Task data |
· · · ·

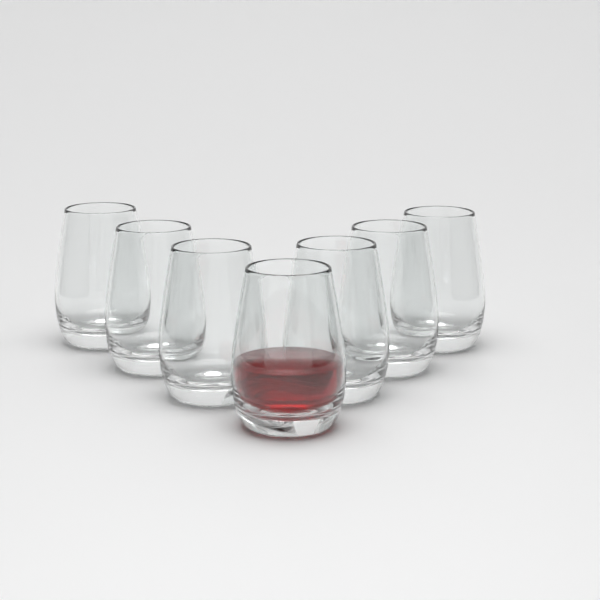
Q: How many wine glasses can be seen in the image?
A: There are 7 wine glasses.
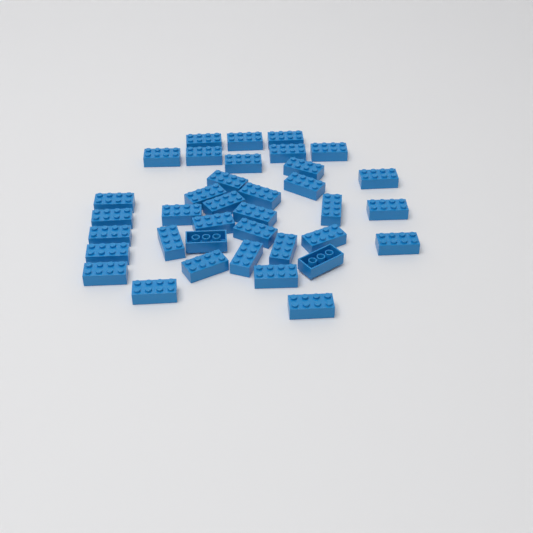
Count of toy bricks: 37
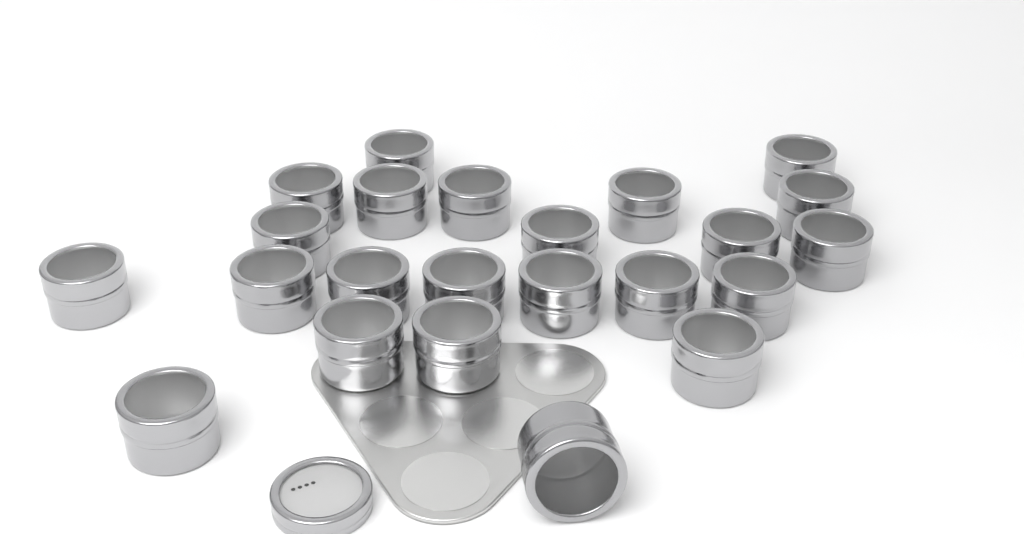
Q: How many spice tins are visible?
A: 23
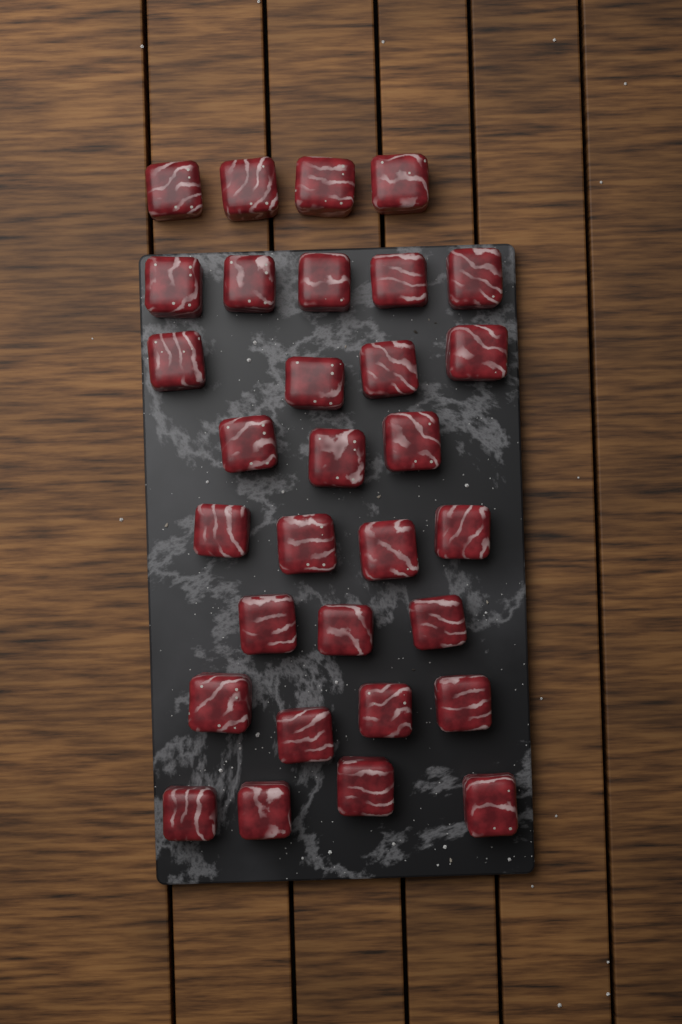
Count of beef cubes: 31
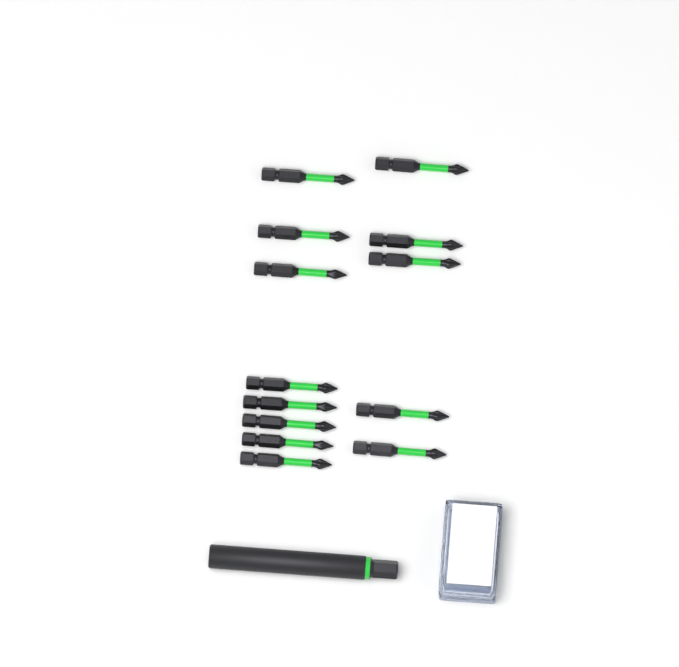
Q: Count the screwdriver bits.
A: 13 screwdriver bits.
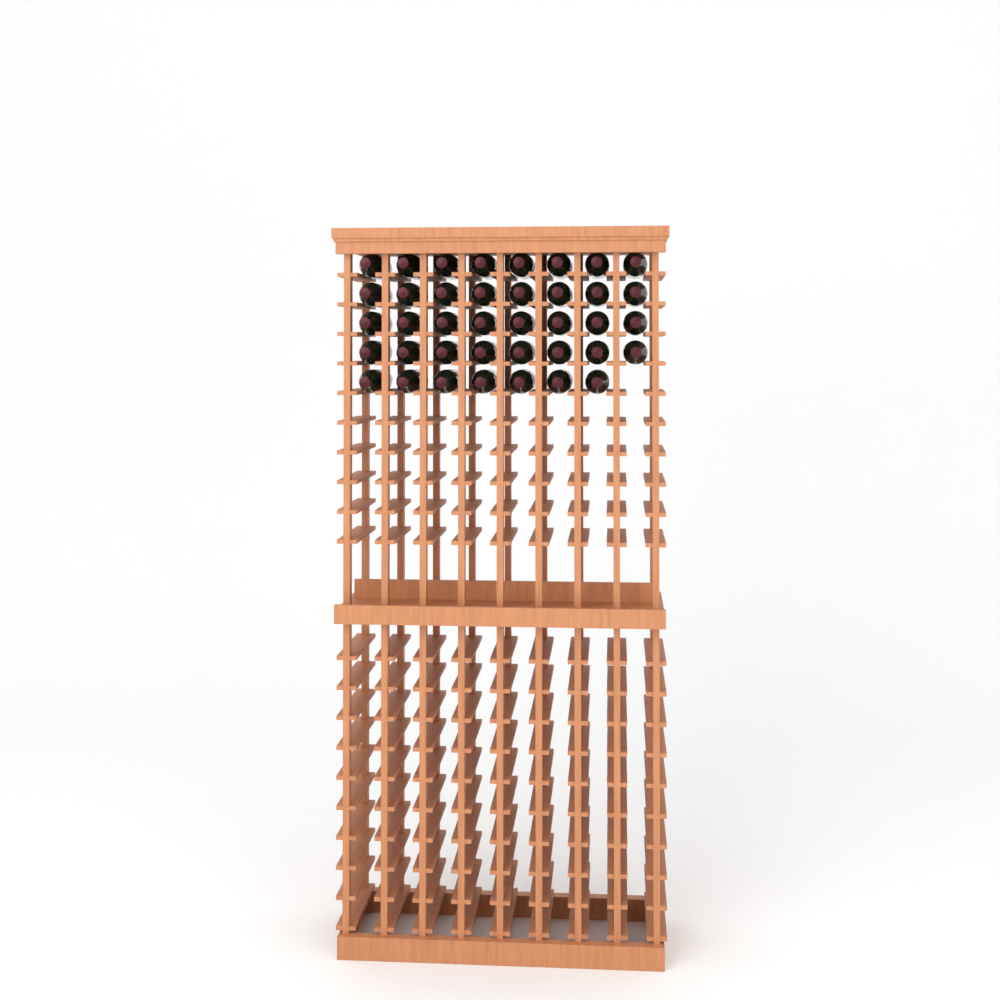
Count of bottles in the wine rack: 39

· · · ·

Short exercise |
Pull out each line of the material above that contains the word "many", treating uppercase and lowercase as different.

Written solution |
Q: How many wine glasses can be seen in the image?
Q: How many spice tins are visible?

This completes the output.